I will once again post my yearly question: how did Feynman analyze a series of Boolean circuits using partial differential equations?

tlb once posted about a theorem related to error correction codes. Maybe that’s as close as we’ll get to an answer.

I've read this article some time ago, but IIRC Feynman's job was analysing whether buffers were big enough? So, maybe approach it like a kind of pipe flow problem, with reservoirs at the vertices (the buffers)?
> Feynman's job was analysing whether buffers were big enough?

which is interesting because the analysis is too novel and the people didn't believe his analysis!

Vague unverified connection: Alan Edelman, the advisor of Julia was a member of CM, and his previous startup Star-P (?) was somehow derived/inspired by star-lisp.

(take this with a pinch of salt; this is from memory).

" We were arguing about what the name of the company should be when Richard walked in, saluted, and said, "Richard Feynman reporting for duty. OK, boss, what's my assignment?"

""That sounds like a bunch of baloney," he said. "Give me something real to do.""

To me this strikes me as someone willing to be humble and forgo ego from time to time, which is counter to the "big ego" persona I get from reading other sources about him. Maybe I read this passage too literally.

In his semi autobiographies (surely you are joking mr. Feynman) he comes across very humble. I guess if you are under the spotlight and everyone interacts with you may be perceived by some people as arrogant.
i guess we eventually going to end up naming every other feynman - savvy stuff in "Harry Potter and X" way
There's a little gem buried in the story. The algorithm for logarithms.

A lot of HN readers are familiar with Charles Babbage's Difference Engine, and his more revolutionary Analytical Engine (and the connection with Ada Lovelace, who wrote the first computer program). The whole point of the Difference Engine was to automatically create tables of logarithms, and other non-elementary functions, like sin, tan, etc.

Well, Feynman's trick could have easily been conceived by a smart fellow back in Babbage's time, and would have made the Difference Engine irrelevant (which it was anyway, since Babbage failed to build it).

Anyway, here's a simple example how this algorithm works, using base 10 rather than 2, to make it more readable.

First, we use the same observation of "range reduction" to say that we only need to concern ourselves with logs of numbers between 1 and 2. Let's say we want to create a table of all the 1000 numbers between 1 and 2 given with 3 decimal accuracy.

Let's pick a number: 1.382. The trick is to stick in an increasing number of zeros after the decimal place.

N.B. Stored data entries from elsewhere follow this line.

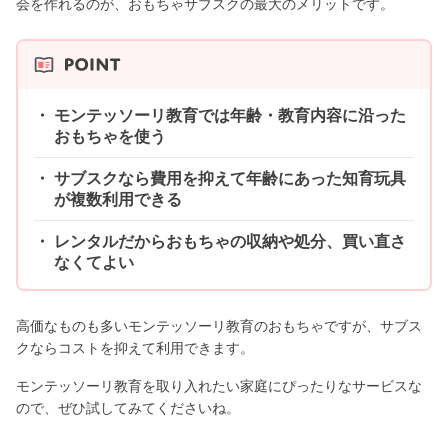
会を作れるのが、おもちゃサブスクの最大のメリットです。
モンテッソーリ教育では年齢・教育内容に沿った
おもちゃを使う
サブスクなら費用を抑えて年齢にあった知育玩具
が複数利用できる
レンタルだからおもちゃの収納や処分、買い直さ
なくてよい
高価なものも多いモンテッソーリ教育のおもちゃですが、サブス
クならコストを抑えて利用できます。
モンテッソーリ教育を取り入れたい家庭にぴったりなサービスな
ので、ぜひ試してみてくださいね。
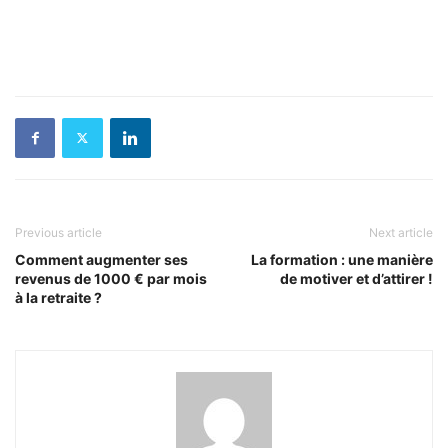
Previous article
Next article
Comment augmenter ses
La formation : une manière
revenus de 1000 € par mois
de motiver et d’attirer !
à la retraite ?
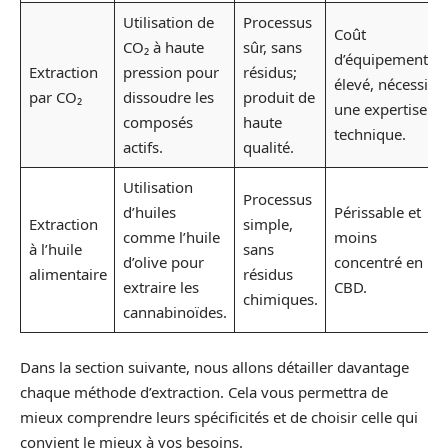
Utilisation de
Processus
Coût
CO₂ à haute
sûr, sans
d’équipement
Extraction
pression pour
résidus;
élevé, nécessite
par CO₂
dissoudre les
produit de
une expertise
composés
haute
technique.
actifs.
qualité.
Utilisation
Processus
d’huiles
Périssable et
Extraction
simple,
comme l’huile
moins
à l’huile
sans
d’olive pour
concentré en
alimentaire
résidus
extraire les
CBD.
chimiques.
cannabinoïdes.
Dans la section suivante, nous allons détailler davantage
chaque méthode d’extraction. Cela vous permettra de
mieux comprendre leurs spécificités et de choisir celle qui
convient le mieux à vos besoins.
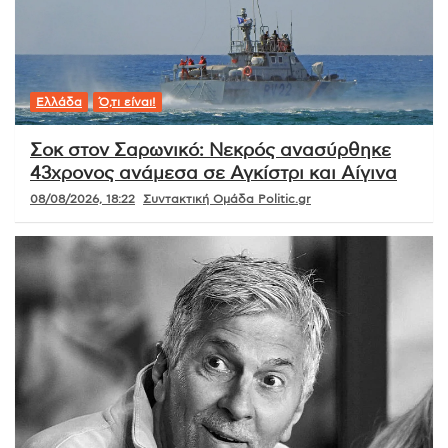
Ελλάδα
Ό,τι είναι!
Σοκ στον Σαρωνικό: Νεκρός ανασύρθηκε
43χρονος ανάμεσα σε Αγκίστρι και Αίγινα
08/08/2026, 18:22
Συντακτική Ομάδα Politic.gr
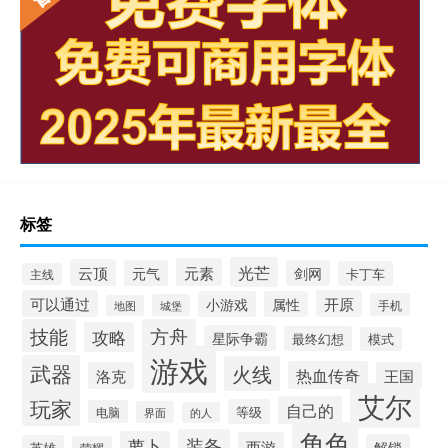
标签
光芒
元素
云顶
元气
剑网
卡丁车
主线
可以通过
开原
小游戏
属性
手机
城堡
地图
技能
方舟
攻略
星际争霸
最终幻想
模式
游戏
武器
火线
热血传奇
洛克
王国
艾尔
玩家
自己的
等级
电脑
界面
的人
角色
装备
萝卜
西游
解锁
英雄
荣耀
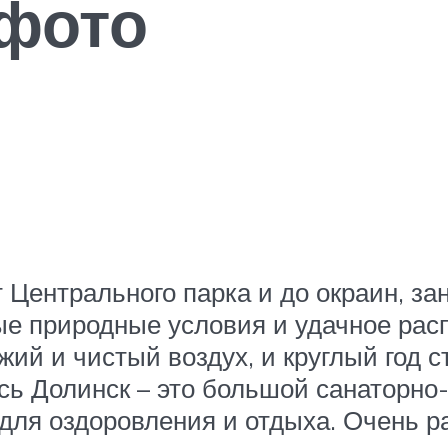
 фото
 Центрального парка и до окраин, за
ые природные условия и удачное рас
ий и чистый воздух, и круглый год с
ь Долинск – это большой санаторно-
для оздоровления и отдыха. Очень р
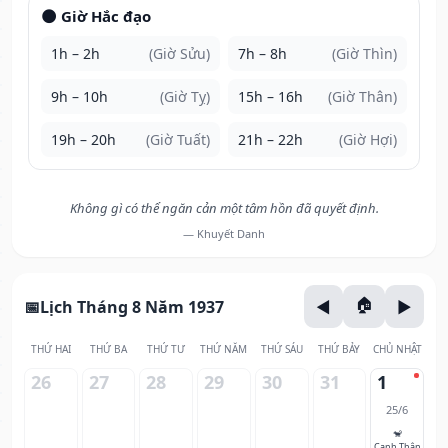
🌑 Giờ Hắc đạo
1h – 2h
(Giờ Sửu)
7h – 8h
(Giờ Thìn)
9h – 10h
(Giờ Tỵ)
15h – 16h
(Giờ Thân)
19h – 20h
(Giờ Tuất)
21h – 22h
(Giờ Hợi)
Không gì có thể ngăn cản một tâm hồn đã quyết định.
— Khuyết Danh
Lịch Tháng 8 Năm 1937
THỨ HAI
THỨ BA
THỨ TƯ
THỨ NĂM
THỨ SÁU
THỨ BẢY
CHỦ NHẬT
26
27
28
29
30
31
1
25/6
🐒
Canh Thân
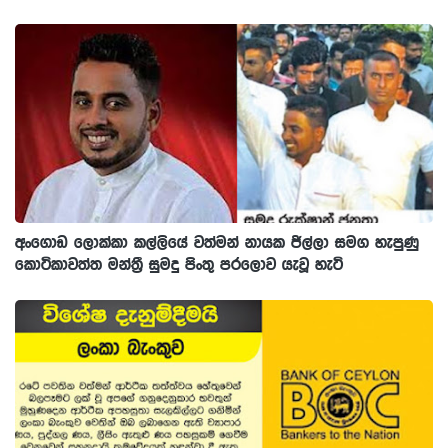
අංගොඩ ලොක්කා කල්ලියේ වත්මන් නායක ජිල්ලා සමග හැපුණු
කොටිකාවත්ත මන්ත්‍රී සුමදු පිංතු පරලොව යැවූ හැටි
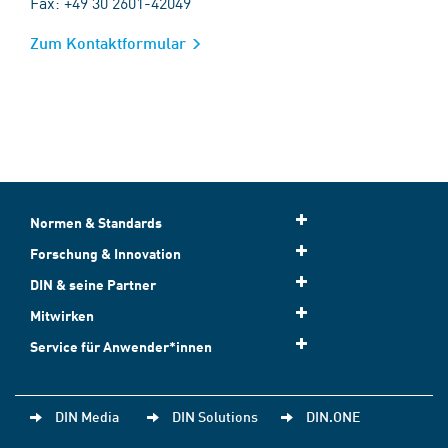
Fax: +49 30 2601-42049
Zum Kontaktformular
Normen & Standards
Forschung & Innovation
DIN & seine Partner
Mitwirken
Service für Anwender*innen
DIN Media
DIN Solutions
DIN.ONE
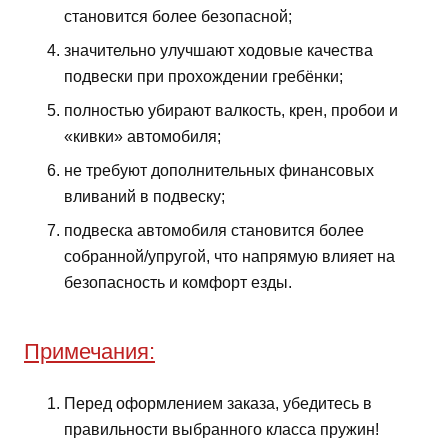
становится более безопасной;
значительно улучшают ходовые качества
подвески при прохождении гребёнки;
полностью убирают валкость, крен, пробои и
«кивки» автомобиля;
не требуют дополнительных финансовых
вливаний в подвеску;
подвеска автомобиля становится более
собранной/упругой, что напрямую влияет на
безопасность и комфорт езды.
Примечания:
Перед оформлением заказа, убедитесь в
правильности выбранного класса пружин!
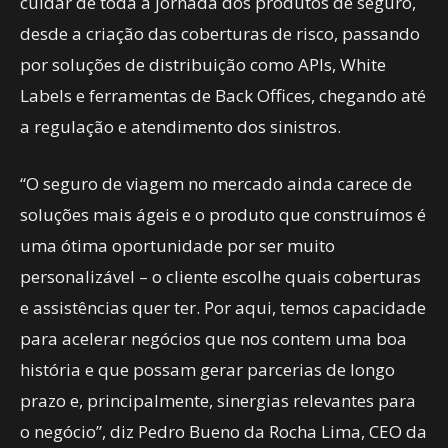
cuidar de toda a jornada dos produtos de seguro,
desde a criação das coberturas de risco, passando
por soluções de distribuição como APIs, White
Labels e ferramentas de Back Offices, chegando até
a regulação e atendimento dos sinistros.
“O seguro de viagem no mercado ainda carece de
soluções mais ágeis e o produto que construímos é
uma ótima oportunidade por ser muito
personalizável – o cliente escolhe quais coberturas
e assistências quer ter. Por aqui, temos capacidade
para acelerar negócios que nos contem uma boa
história e que possam gerar parcerias de longo
prazo e, principalmente, sinergias relevantes para
o negócio”, diz Pedro Bueno da Rocha Lima, CEO da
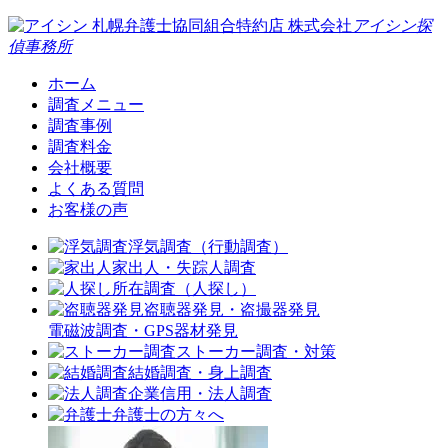
札幌弁護士協同組合特約店
株式会社
アイシン探
偵事務所
ホーム
調査メニュー
調査事例
調査料金
会社概要
よくある質問
お客様の声
浮気調査（行動調査）
家出人・失踪人調査
所在調査（人探し）
盗聴器発見・盗撮器発見
電磁波調査・GPS器材発見
ストーカー調査・対策
結婚調査・身上調査
企業信用・法人調査
弁護士の方々へ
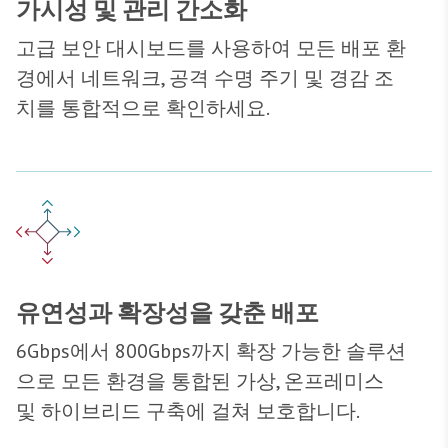
가시성 및 관리 간소화
고급 보안 대시보드를 사용하여 모든 배포 환
경에서 네트워크, 공격 수명 주기 및 경감 조
치를 통합적으로 확인하세요.
유연성과 확장성을 갖춘 배포
6Gbps에서
800Gbps
까지 확장 가능한 솔루션
으로 모든 환경을 통합된 가상, 온프레미스
및 하이브리드 구축에 걸쳐 보호합니다.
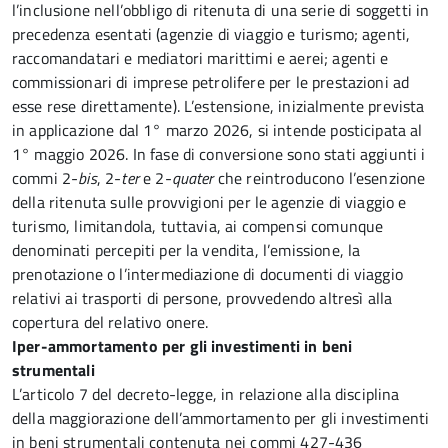
l’inclusione nell’obbligo di ritenuta di una serie di soggetti in
precedenza esentati (agenzie di viaggio e turismo; agenti,
raccomandatari e mediatori marittimi e aerei; agenti e
commissionari di imprese petrolifere per le prestazioni ad
esse rese direttamente). L’estensione, inizialmente prevista
in applicazione dal 1° marzo 2026, si intende posticipata al
1° maggio 2026. In fase di conversione sono stati aggiunti i
commi 2-
bis
, 2-
ter
e 2-
quater
che reintroducono l’esenzione
della ritenuta sulle provvigioni per le agenzie di viaggio e
turismo, limitandola, tuttavia, ai compensi comunque
denominati percepiti per la vendita, l’emissione, la
prenotazione o l’intermediazione di documenti di viaggio
relativi ai trasporti di persone, provvedendo altresì alla
copertura del relativo onere.
Iper-ammortamento per gli investimenti in beni
strumentali
L’articolo 7
del decreto-legge, in relazione alla disciplina
della maggiorazione dell’ammortamento per gli investimenti
in beni strumentali contenuta nei commi 427-436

We start by dividing 1.382 by 1.300. We precompute the reciprocal and logarithm of 1.300 (as well as all the other 26 "elementary numbers" which start with 1. and have a single non-zero decimal). log(1.300) = 0.262; we keep this in an accumulator. The division 1.382/1.300 = 1.063 has one zero after the decimal place. We now dive this by 1.060 and get 1.003; we add the log(1.060)=0.058 to the accumulator and get 0.321. Finally, 1.003 has the log 0.003, we add this to the accumulator and end up with 0.324. The actual result is 0.32353, which indeed rounds up to 0.324. In some cases the last digit will be off by 1.

Why do you need to precompute the reciprocals of the "elementary numbers", not just their logarithms? Because this way dividing by them amounts to doing a multiplication, which is cheaper on many machines. This is how you end up with a log operation taking less than a division, as claimed in the article.